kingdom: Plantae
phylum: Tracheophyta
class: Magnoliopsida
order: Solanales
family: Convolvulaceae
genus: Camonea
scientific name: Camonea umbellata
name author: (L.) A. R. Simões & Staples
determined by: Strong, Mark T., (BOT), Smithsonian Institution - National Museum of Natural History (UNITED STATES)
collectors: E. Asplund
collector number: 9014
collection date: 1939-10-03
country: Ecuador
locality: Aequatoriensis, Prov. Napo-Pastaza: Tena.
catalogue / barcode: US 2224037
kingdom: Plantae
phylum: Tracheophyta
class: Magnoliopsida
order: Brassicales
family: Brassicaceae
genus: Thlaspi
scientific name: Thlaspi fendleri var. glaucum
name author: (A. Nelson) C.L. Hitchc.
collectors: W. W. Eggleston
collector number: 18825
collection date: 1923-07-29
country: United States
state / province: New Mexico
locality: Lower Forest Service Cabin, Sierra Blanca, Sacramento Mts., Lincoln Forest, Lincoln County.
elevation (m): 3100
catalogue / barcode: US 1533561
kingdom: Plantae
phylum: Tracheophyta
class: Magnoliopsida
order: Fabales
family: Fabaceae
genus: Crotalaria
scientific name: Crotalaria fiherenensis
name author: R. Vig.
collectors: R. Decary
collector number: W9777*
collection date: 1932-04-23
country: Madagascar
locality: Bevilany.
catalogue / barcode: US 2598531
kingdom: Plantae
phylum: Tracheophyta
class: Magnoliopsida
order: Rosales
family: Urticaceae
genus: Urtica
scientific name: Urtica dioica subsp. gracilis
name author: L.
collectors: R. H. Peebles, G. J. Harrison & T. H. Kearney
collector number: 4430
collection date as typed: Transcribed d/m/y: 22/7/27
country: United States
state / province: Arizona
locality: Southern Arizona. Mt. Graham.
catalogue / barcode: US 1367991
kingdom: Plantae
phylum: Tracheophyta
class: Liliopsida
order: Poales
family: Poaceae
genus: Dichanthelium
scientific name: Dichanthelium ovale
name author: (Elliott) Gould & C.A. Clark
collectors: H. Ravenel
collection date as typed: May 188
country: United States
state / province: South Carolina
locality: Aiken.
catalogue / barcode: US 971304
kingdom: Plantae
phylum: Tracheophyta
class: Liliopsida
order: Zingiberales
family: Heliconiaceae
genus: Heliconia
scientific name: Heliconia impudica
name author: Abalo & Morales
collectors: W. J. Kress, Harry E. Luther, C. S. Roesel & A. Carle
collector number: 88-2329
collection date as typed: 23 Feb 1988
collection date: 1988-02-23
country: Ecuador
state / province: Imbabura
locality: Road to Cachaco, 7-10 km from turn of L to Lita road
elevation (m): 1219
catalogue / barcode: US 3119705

▸ **EXERCISE GOAL**
Render all of the lines above as a JSON list of strings, one string per line, omitting any blank lines.

▸ **FINISHED ANSWER**
[
  "kingdom: Plantae",
  "phylum: Tracheophyta",
  "class: Magnoliopsida",
  "order: Solanales",
  "family: Convolvulaceae",
  "genus: Camonea",
  "scientific name: Camonea umbellata",
  "name author: (L.) A. R. Simões & Staples",
  "determined by: Strong, Mark T., (BOT), Smithsonian Institution - National Museum of Natural History (UNITED STATES)",
  "collectors: E. Asplund",
  "collector number: 9014",
  "collection date: 1939-10-03",
  "country: Ecuador",
  "locality: Aequatoriensis, Prov. Napo-Pastaza: Tena.",
  "catalogue / barcode: US 2224037",
  "kingdom: Plantae",
  "phylum: Tracheophyta",
  "class: Magnoliopsida",
  "order: Brassicales",
  "family: Brassicaceae",
  "genus: Thlaspi",
  "scientific name: Thlaspi fendleri var. glaucum",
  "name author: (A. Nelson) C.L. Hitchc.",
  "collectors: W. W. Eggleston",
  "collector number: 18825",
  "collection date: 1923-07-29",
  "country: United States",
  "state / province: New Mexico",
  "locality: Lower Forest Service Cabin, Sierra Blanca, Sacramento Mts., Lincoln Forest, Lincoln County.",
  "elevation (m): 3100",
  "catalogue / barcode: US 1533561",
  "kingdom: Plantae",
  "phylum: Tracheophyta",
  "class: Magnoliopsida",
  "order: Fabales",
  "family: Fabaceae",
  "genus: Crotalaria",
  "scientific name: Crotalaria fiherenensis",
  "name author: R. Vig.",
  "collectors: R. Decary",
  "collector number: W9777*",
  "collection date: 1932-04-23",
  "country: Madagascar",
  "locality: Bevilany.",
  "catalogue / barcode: US 2598531",
  "kingdom: Plantae",
  "phylum: Tracheophyta",
  "class: Magnoliopsida",
  "order: Rosales",
  "family: Urticaceae",
  "genus: Urtica",
  "scientific name: Urtica dioica subsp. gracilis",
  "name author: L.",
  "collectors: R. H. Peebles, G. J. Harrison & T. H. Kearney",
  "collector number: 4430",
  "collection date as typed: Transcribed d/m/y: 22/7/27",
  "country: United States",
  "state / province: Arizona",
  "locality: Southern Arizona. Mt. Graham.",
  "catalogue / barcode: US 1367991",
  "kingdom: Plantae",
  "phylum: Tracheophyta",
  "class: Liliopsida",
  "order: Poales",
  "family: Poaceae",
  "genus: Dichanthelium",
  "scientific name: Dichanthelium ovale",
  "name author: (Elliott) Gould & C.A. Clark",
  "collectors: H. Ravenel",
  "collection date as typed: May 188",
  "country: United States",
  "state / province: South Carolina",
  "locality: Aiken.",
  "catalogue / barcode: US 971304",
  "kingdom: Plantae",
  "phylum: Tracheophyta",
  "class: Liliopsida",
  "order: Zingiberales",
  "family: Heliconiaceae",
  "genus: Heliconia",
  "scientific name: Heliconia impudica",
  "name author: Abalo & Morales",
  "collectors: W. J. Kress, Harry E. Luther, C. S. Roesel & A. Carle",
  "collector number: 88-2329",
  "collection date as typed: 23 Feb 1988",
  "collection date: 1988-02-23",
  "country: Ecuador",
  "state / province: Imbabura",
  "locality: Road to Cachaco, 7-10 km from turn of L to Lita road",
  "elevation (m): 1219",
  "catalogue / barcode: US 3119705"
]